**TASK DIRECTIONS:** Below is some material. Set down exactly the line where "ner data om religioner i 1.265" appears and all lines after it, and stop at the last line.

-- DATA PROVIDED follows --

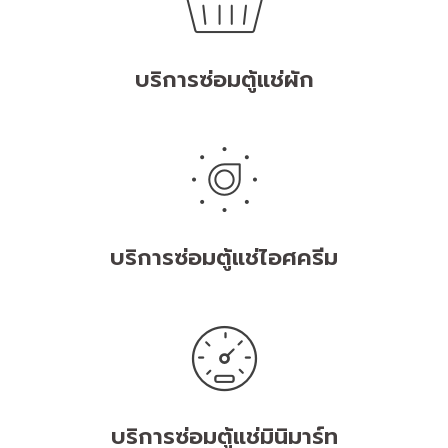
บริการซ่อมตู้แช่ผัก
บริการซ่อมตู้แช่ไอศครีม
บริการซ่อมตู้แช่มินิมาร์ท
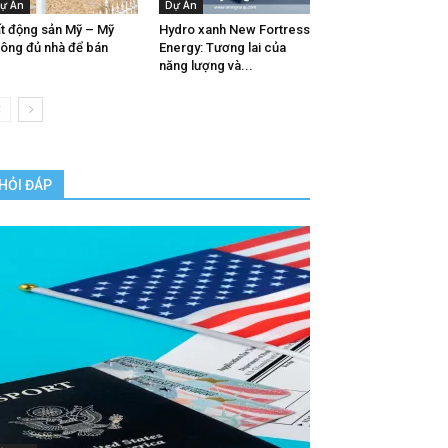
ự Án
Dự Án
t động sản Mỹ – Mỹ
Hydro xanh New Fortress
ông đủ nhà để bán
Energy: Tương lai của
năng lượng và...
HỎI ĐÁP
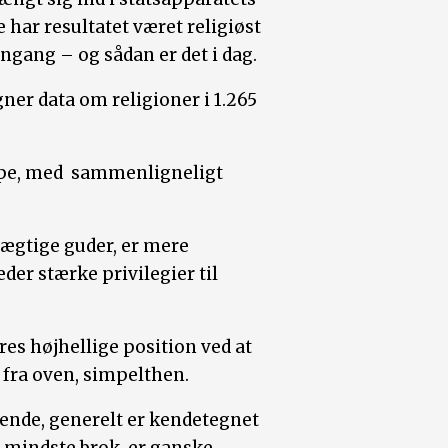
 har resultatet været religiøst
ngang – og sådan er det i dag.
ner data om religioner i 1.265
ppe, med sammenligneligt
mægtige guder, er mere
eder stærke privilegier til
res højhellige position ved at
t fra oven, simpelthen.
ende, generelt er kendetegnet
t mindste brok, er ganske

-- DATA PROVIDED concluded --

**SOLUTION TO THIS EXERCISE:**
ner data om religioner i 1.265
ppe, med sammenligneligt
mægtige guder, er mere
eder stærke privilegier til
res højhellige position ved at
t fra oven, simpelthen.
ende, generelt er kendetegnet
t mindste brok, er ganske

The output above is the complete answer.